## Extract
CD spectra of 50 μM solution of S-1 and R-1 in MeOH.

The effect of S-1 and R-1 on the viability of living human cells was investigated using the two cell lines A431 and HEK293 (Fig. 3). These in vitro studies revealed a comparable concentration-dependent decrease in the number of metabolically active cells for both enantiomers. This suggests that the observed effects of the complexes are independent of their chirality. Interestingly, the human embryonic kidney cell line HEK293 seems to be more sensitive to exposure to S-1 and R-1 compared to the more robust epidermoid human cancer cell line A431 (Fig. 3). Consequently, the respective IC50 values for HEK293 are less than half the values of A431 and are in the same range as cisplatin (Table 2).

Fig. 3

In vitro viability evaluation of A431 and HEK293 cells after treatment with S-1 and R-1 for 48 h. The cellular metabolism was determined as a measure of viability using a MTS assay. The percentage of cell viability is expressed relative to vehicle-treated control cells that were treated with the corresponding concentration of DMSO (final concentration 0.4%).

IC50 values after incubation of A431 and HEK293 cells with S-1 and R-1 for 48 h

IC50 [μM]
	A431	HEK293
S-1	45.28 ± 10.21	13.47 ± 1.97
R-1	39.16 ± 7.95	12.10 ± 1.57
Cisplatin	7.8 ± 7.95	8.1 ± 7.95

In addition to the viability assessment with regard to human cells, the antibacterial activity of both compounds was evaluated in the batch cultures, Gram-positive B. subtilis (Fig. 4) as well as Gram-negative E. coli (Fig. S7†).

Fig. 4

Cell densities measured at a wavelength of 600 nm (OD600) during cultivation of Gram-positive B. subtilis in the presence of 10 μM (circle), 50 μM (rhombus) or 100 μM (square) of S-1 (A) and R-1 (B), respectively.

These analyses showed that both enantiomers possess comparable growth inhibitory effects towards the Gram-positive strain, but have no bactericidal activity against its Gram-negative counterpart. Incubation of B. subtilis in the presence of 50 or 100 μM of either S-1 or R-1 prevents their growth entirely, whereas addition of 10 μM of both substances led only to growth delay.

## Exercise instructions
(a) Quote the passage of the excerpt on S-1 and R-1 from "In addition to" up to and including "R-1 (B), respectively.".
(b) In the excerpt on S-1 and R-1, which assay was used to determine cellular metabolism as a measure of viability?
(c) Carry on the excerpt on the biological activity of S-1 and R-1 from its final sentence.

## Records taken from a dataset
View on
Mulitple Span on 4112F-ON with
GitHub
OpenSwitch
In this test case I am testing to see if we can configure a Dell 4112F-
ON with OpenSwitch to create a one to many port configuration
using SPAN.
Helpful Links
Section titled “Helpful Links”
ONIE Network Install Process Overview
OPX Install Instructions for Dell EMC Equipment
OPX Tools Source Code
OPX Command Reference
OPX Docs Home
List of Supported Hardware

==

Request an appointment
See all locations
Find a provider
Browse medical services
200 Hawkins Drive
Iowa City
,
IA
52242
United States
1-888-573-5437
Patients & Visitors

---

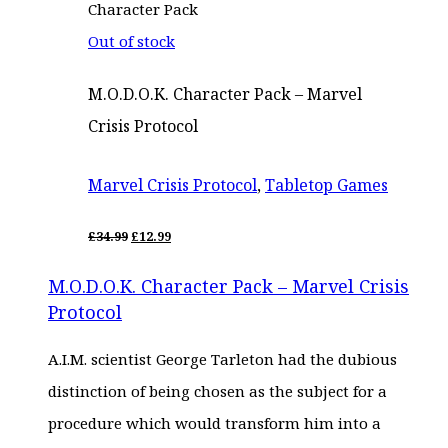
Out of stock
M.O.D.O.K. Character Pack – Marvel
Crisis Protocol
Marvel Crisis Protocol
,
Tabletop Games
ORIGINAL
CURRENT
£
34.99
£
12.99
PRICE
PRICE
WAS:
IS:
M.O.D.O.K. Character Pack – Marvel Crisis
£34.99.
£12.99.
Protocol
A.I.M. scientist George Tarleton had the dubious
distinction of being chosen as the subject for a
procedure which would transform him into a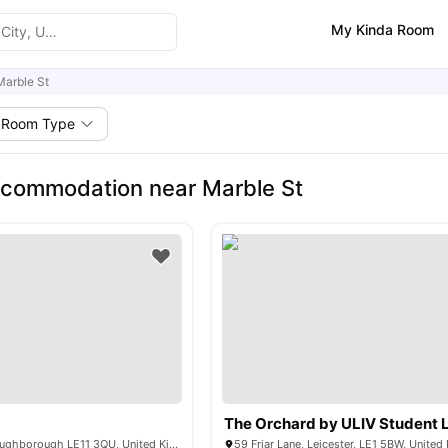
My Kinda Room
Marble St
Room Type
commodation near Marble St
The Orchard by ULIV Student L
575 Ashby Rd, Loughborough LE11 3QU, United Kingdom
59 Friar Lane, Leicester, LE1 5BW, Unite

## Per-task outputs
(a)
In addition to the viability assessment with regard to human cells, the antibacterial activity of both compounds was evaluated in the batch cultures, Gram-positive B. subtilis (Fig. 4) as well as Gram-negative E. coli (Fig. S7†).

Fig. 4

Cell densities measured at a wavelength of 600 nm (OD600) during cultivation of Gram-positive B. subtilis in the presence of 10 μM (circle), 50 μM (rhombus) or 100 μM (square) of S-1 (A) and R-1 (B), respectively.

(b) An MTS assay.

(c)
Conclusions

We have developed a high yield synthetic route to chiral Schiff-base pocket ligands. A pair of chiral Schiff-base Cu(ii)-clusters have been successfully prepared under aerobic conditions and these are the first examples of Cu(ii) coordination clusters captured in chiral Schiff-base pocket ligands. Single-crystal X-ray analysis shows that S-1 and R-1 are isostructural and crystallize in the polar space group P21 with Z = 2. The crystallization in a polar space group highlights the efficient transfer of chirality from the chiral Schiff-base ligand to the coordination compound which exhibit the expected mirror image spectra for the Cotton effect using CD spectroscopy. Both enantiomerically pure Cu(ii)-complexes exhibit anti-proliferative properties against human cell lines and anti-microbial activity against Gram-positive bacteria, although the observed effects of the complexes are independent of their chirality. Additionally, these Cu(ii) chiral complexes will be further investigated as catalysts for asymmetric reactions. In addition we plan to study complexes formed with other M(ii) ions.

Conflicts of interest

The authors declare no conflict of interest.